Where do you live: Tbilisi, Georgia
Your education: Textile Art at Saint Petersburg Stieglitz State Academy of Art and Design, Saint Petersburg, Russia
Describe your art in three words: Subtle, Enduring, Contemplative
Your discipline: Textile Art and Installation
Website | Instagram

Your practice moves between intimate, wall-based textile works and large-scale public or site-specific installations. How do you decide which format a particular idea requires?

I believe each idea has its own image; colour, material, size, texture and placement serve its unfolding. When an idea first appears, the image can be indistinct, while sometimes particular fragments reveal themselves immediately. When I work with the urban environment I often start from the site itself — its history and the personal memories it awakens in me. Scale affects composition and the viewer’s perception in different ways: a large format defines the environment and creates a sense of scale and significance, while smaller works demand close inspection and attention to detail. I am drawn to the contrast that occurs when a large form, on closer inspection, is made up of finer parts, such as embroidery.

Natalia Semenova | Memories-in-coral | 2025

Weaving is central to your practice, both materially and conceptually. What does the act of weaving give you that other media cannot?

Tactility and manual labour; variability — weaving can be both a flat image and a volumetric object. I look for interactions between weaving and other materials, for example paper and graphics. The sequence of making is also important: whereas painting and drawing are built up in layers and often allow for corrections — erasing, scraping or painting over — in weaving the work proceeds “from the bottom up”: the design is considered in advance and is gradually formed row by row with threads. Corrections are practically impossible. I appreciate this impossibility of “rewinding” as a concept. Sometimes I have to accept an error made long ago and unnoticed, or invest a great deal of time to correct it — there is something very life-like in that.

Natalia Semenova | Memories-in-lightgreen | 2025

You often describe weaving as a meditative process. How does repetition and manual labor shape your relationship to time while working?

The sense of duration I experience in weaving is important to me: it grounds and redirects focus to the process itself, emphasising the significance of sequential effort. I would like to convey this sense of duration and its importance to viewers. Physical, moral and temporal investments become visible — and perhaps even measurable — in weaving through the number of threads and stitches.

The theme of waiting appears as a key concept in your work. Is this state rooted more in personal experience or in observing social and urban environments?
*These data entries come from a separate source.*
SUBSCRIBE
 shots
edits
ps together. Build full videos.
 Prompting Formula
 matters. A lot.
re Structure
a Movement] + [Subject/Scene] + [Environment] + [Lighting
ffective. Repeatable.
These are interconnected. To some extent the theme comes from personal experience, but personal experience is always formed within a social context. I grew up in the 2000s in a small Russian town where there was a constant expectation of change: “any moment something will happen, and then everything will be different.” There was also a personal, childhood expectation to grow up, to change myself and to change the world. Today the culture still focuses on results and “key” moments; with time you realise that what matters often happens in the movement between those points — you learn to slow down and to value the process.

Natalia Semenova | Tracing-thoughts | 2023

Construction netting plays an important role in your installations. What attracted you to this material, and how did it become a symbol of unfinished transformation in your work?

Construction netting is an alien object that sharply contrasts with its surroundings due to its colour, texture and synthetic nature. Although the green colour might have been intended to mimic nature, in practice it works differently. The netting carries a persistent association with repair work: its function is fencing and safety. We cannot see what happens inside; the process of change is hidden from view, yet we are aware of it.

Natalia Semenova | Tracing-thoughts | 2023

Your public interventions often exist outside institutional frameworks. What freedoms or challenges does working in urban space bring compared to gallery or museum contexts?

In fact, I prefer to cooperate with institutions or at least to intrude gently into the urban fabric. For example, the project Wallpaper was carried out under the supervision of the Committee for State Control, Use and Protection of Historical and Cultural Monuments of Saint Petersburg. Working in the city requires complex coordination: the aim is to introduce art without affecting the integrity of the architecture — no drilling or painting of facades. In this respect construction netting and embroidery are convenient: netting is constantly present in the city and allows transformations without touching buildings, while embroidery weaves neatly into fences and textures, is easy to untangle and disappear, and yet alters the site’s image and meanings. This soft intrusion and the contrast between a coarse material and delicate work attract me.

Natalia Semenova | Waiting | 2025

Your work suggests an alternative way of engaging with change, focusing on transition rather than outcome. Do you see this as a form of resistance to contemporary instability?

In a sense — yes. Attention to process and to intermediate states offers an alternative to a culture oriented toward quick results and “highlight” moments. An emphasised focus on transition is a way to build a more resilient attitude to change and to resist fixation on instantaneous successes.